Ich befreie Dich

Kreuzberger Kinder lernen Alltagsgegenstände neu kennen

Dorothea Carl und Katja Frenz unterstützen seit 2012 Kindergärten rund um den Görlitzer Park im Aufbau von Restmaterial­sammlungen (ReMaSa). Sie möchten damit erreichen, dass vermeintliche Abfälle weiter genutzt werden und Kinder schon früh ein Bewusstsein für die Umwelt entwickeln können. Die kleinen und auch größeren Dinge werden von Betrieben in Kreuzberg gespendet, auch Erzieher und Eltern steuern oft etwas bei. Die Materialien kommen in verschiedenen Bereichen wieder zum Einsatz – so kann aus großen Papprollen ein Fernrohr gebaut, aus bunten Stoffen ein Kleid geschneidert werden und mit Knöpfen viel über Größen, Farben und natürlich das Zählen gelernt werden.

Stoffreste, Weinkorken, Pappröhren… Übriggebliebenes, das zum Wegwerfen eigentlich viel zu schade ist. Im Projekt Kreuzberger Kiezkontor wird es gesammelt, um die pädagogische Arbeit in Kindergärten zu bereichern.

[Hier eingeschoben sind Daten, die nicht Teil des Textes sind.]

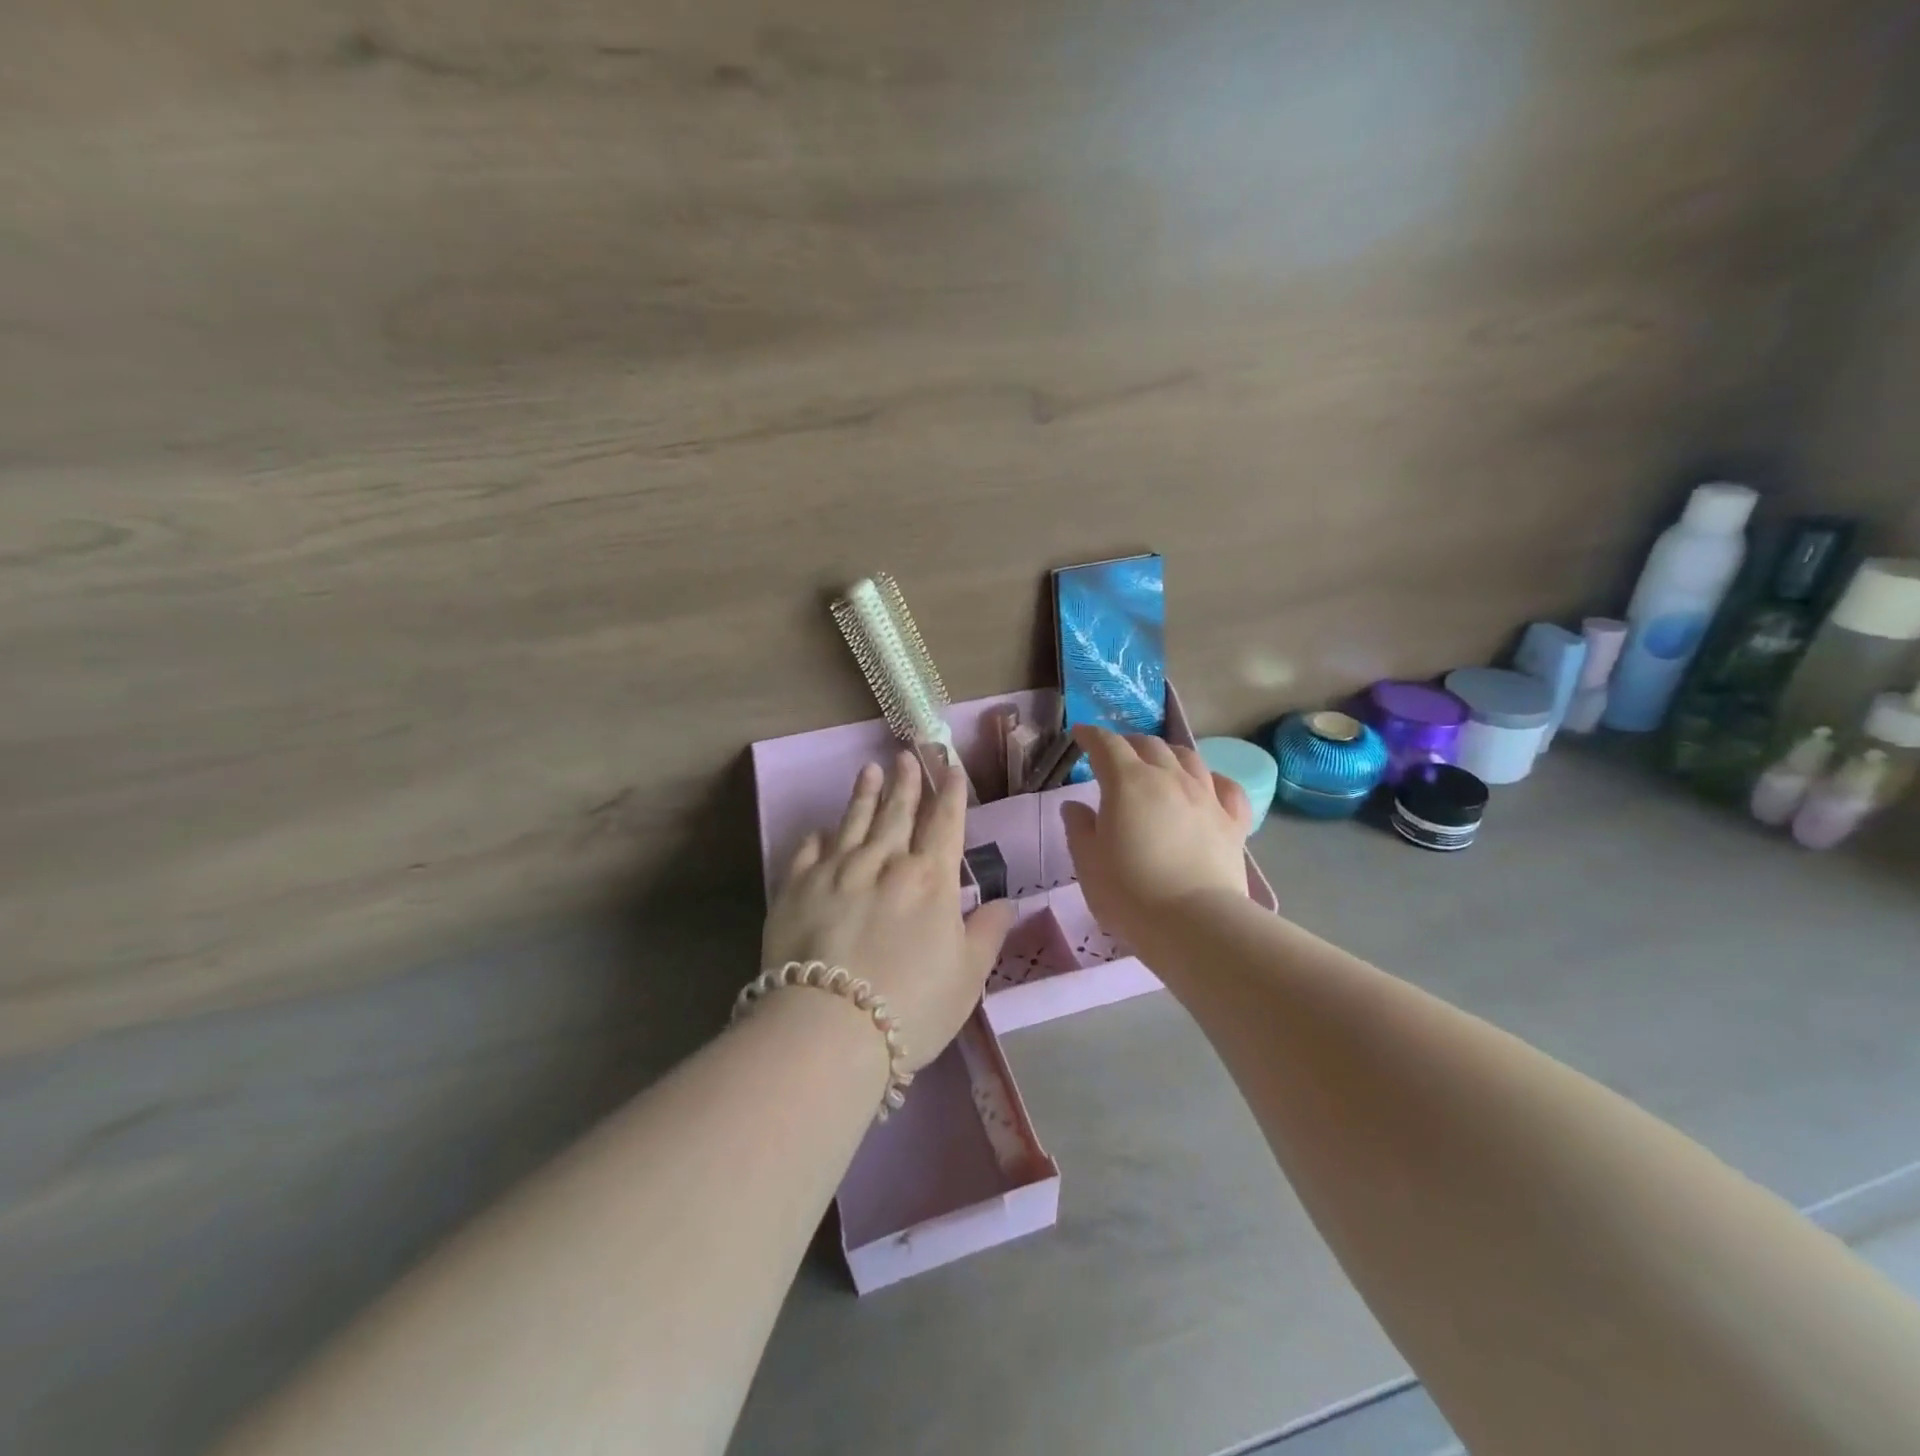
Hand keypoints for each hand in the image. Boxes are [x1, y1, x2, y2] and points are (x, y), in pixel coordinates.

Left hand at [761, 751, 1016, 1071]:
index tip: (951, 770)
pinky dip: (818, 838)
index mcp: (930, 879)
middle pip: (898, 813)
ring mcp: (836, 871)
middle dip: (906, 782)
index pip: (944, 824)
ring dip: (864, 794)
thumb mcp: (967, 977)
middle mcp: (884, 862)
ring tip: (869, 770)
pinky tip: (820, 830)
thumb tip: (1007, 902)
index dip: (950, 795)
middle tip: (906, 755)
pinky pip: (808, 852)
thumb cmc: (912, 1006)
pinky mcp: (796, 887)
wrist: (829, 1027)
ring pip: (854, 821)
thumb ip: (987, 933)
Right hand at [1060, 726, 1252, 947]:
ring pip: (1189, 758)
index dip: (1092, 736)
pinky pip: (1227, 788)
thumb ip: (1079, 828)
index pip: (1107, 745)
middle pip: (1150, 745)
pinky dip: (1213, 780)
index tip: (1081, 735)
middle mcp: (1169, 778)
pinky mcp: (1233, 822)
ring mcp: (1206, 797)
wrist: (1194, 924)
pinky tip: (1207, 787)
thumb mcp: (1088, 862)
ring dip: (1168, 754)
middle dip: (1128, 743)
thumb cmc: (1129, 893)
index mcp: (1128, 783)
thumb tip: (1074, 805)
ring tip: (1159, 763)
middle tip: (1116, 754)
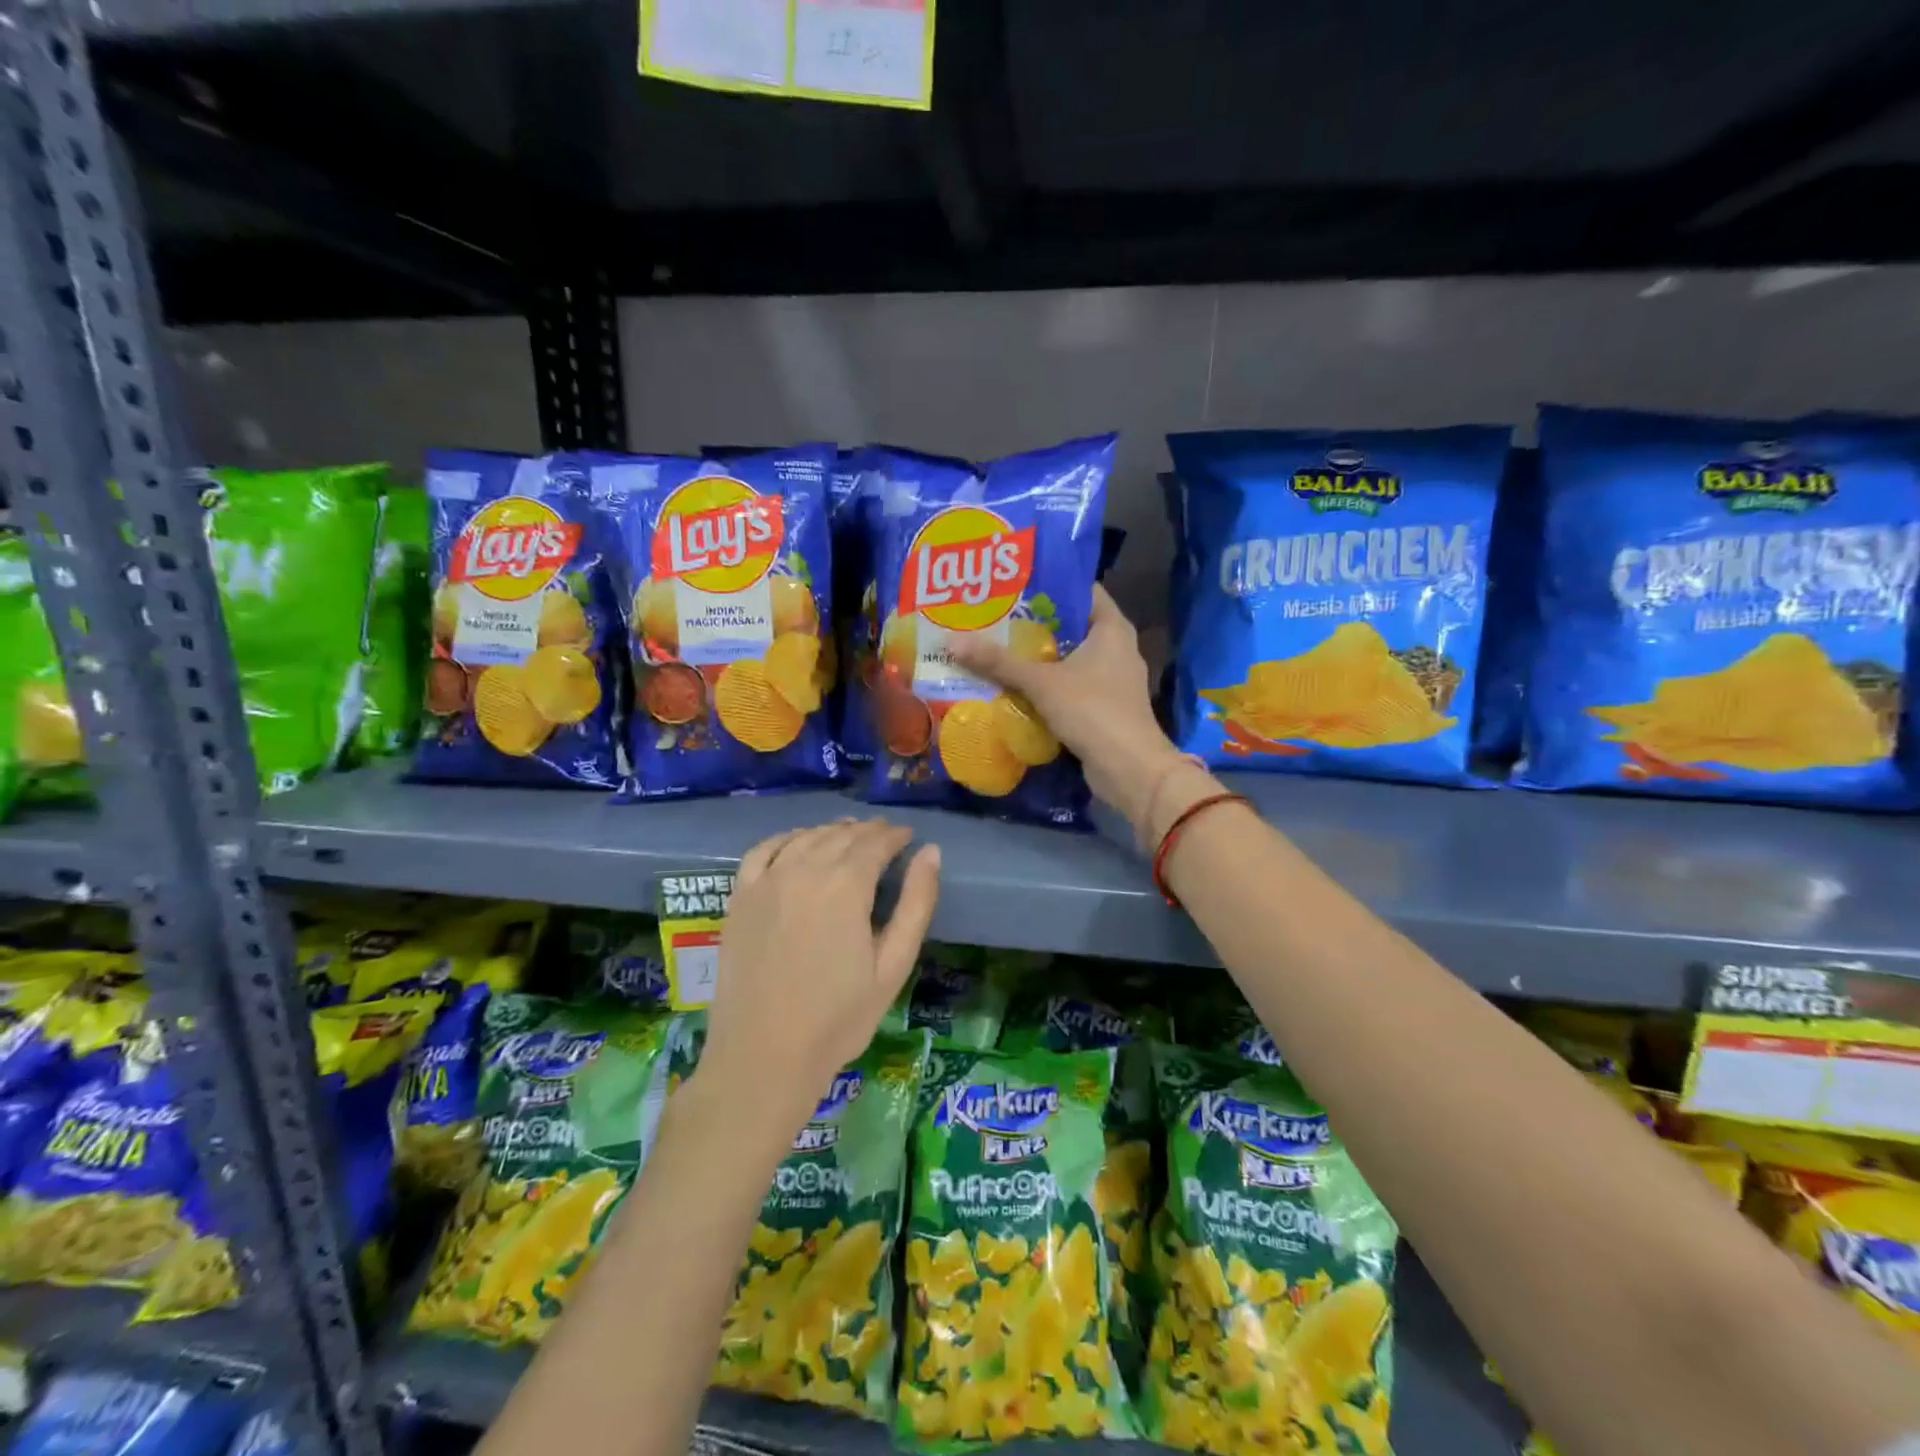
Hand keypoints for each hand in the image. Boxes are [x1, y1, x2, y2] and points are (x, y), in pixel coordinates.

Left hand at [700, 820, 939, 1140]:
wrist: (763, 1056)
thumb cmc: (838, 1018)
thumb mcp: (893, 965)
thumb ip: (916, 903)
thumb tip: (931, 852)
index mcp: (846, 885)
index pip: (875, 842)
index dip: (895, 836)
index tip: (908, 838)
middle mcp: (804, 870)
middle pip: (841, 836)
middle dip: (868, 833)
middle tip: (885, 838)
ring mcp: (766, 881)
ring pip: (805, 838)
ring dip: (831, 832)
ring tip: (848, 838)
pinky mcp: (739, 897)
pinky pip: (763, 850)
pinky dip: (786, 839)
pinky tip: (797, 844)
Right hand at [949, 585, 1191, 834]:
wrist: (1129, 769)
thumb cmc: (1092, 711)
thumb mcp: (1041, 682)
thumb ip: (999, 662)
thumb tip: (951, 641)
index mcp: (1112, 627)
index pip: (1081, 590)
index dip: (1048, 584)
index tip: (1011, 584)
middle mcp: (1116, 647)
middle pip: (1070, 625)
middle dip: (1033, 623)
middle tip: (992, 616)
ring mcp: (1112, 679)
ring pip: (1068, 658)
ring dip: (1037, 657)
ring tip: (995, 647)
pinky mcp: (1104, 707)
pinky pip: (1070, 685)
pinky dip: (1046, 684)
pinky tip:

Die beiden Initiatorinnen führen die Kinder auch an größere Themen heran: „Was ist das? Wo kommt das her?“ sind die Fragen im „Forschungslabor“. Hier werden Alltagsgegenstände wie z.B. ein Tetrapak genau unter die Lupe genommen. Wieso weicht der Karton eigentlich nicht durch? Das können die Kinder selbst entdecken, wenn sie die Beschichtung im Innern untersuchen und einmal ausprobieren, wie lange normale Pappe dicht hält. Es wird genau erklärt, woraus Produkte bestehen, wie sie hergestellt werden und welche Ressourcen dafür nötig sind. Das führt zu Gesprächen über die Auswirkungen auf die Umwelt und was mit den Dingen passiert, die im Müll landen. Viele Kinder entwickeln sich hier mit großem Stolz zu richtigen Umweltexperten. Wie der Fünfjährige, der im Park einen Kronkorken aus der Erde gräbt und von allen Seiten betrachtet. Auf der Unterseite zeichnen sich blasse Keime von Grashalmen ab. „Dadrunter will ja das Gras raus, das befreie ich jetzt!“

Damit weniger Abfall entsteht, können viele Dinge öfter genutzt, geteilt oder getauscht werden. Neben Kleidung, Büchern und Spielzeug auch Ideen und Erfahrungen. In vielen Kitas gibt es Tauschboxen und Flohmärkte, demnächst auch eine Givebox. Dorothea Carl und Katja Frenz von Globalgestalten ist es gelungen, viele Menschen zum Nachdenken über die Konsequenzen ihres eigenen Konsumverhaltens anzuregen – nicht nur in den beteiligten Kitas, auch zuhause ist die Müllvermeidung und die Abfalltrennung dadurch selbstverständlicher geworden.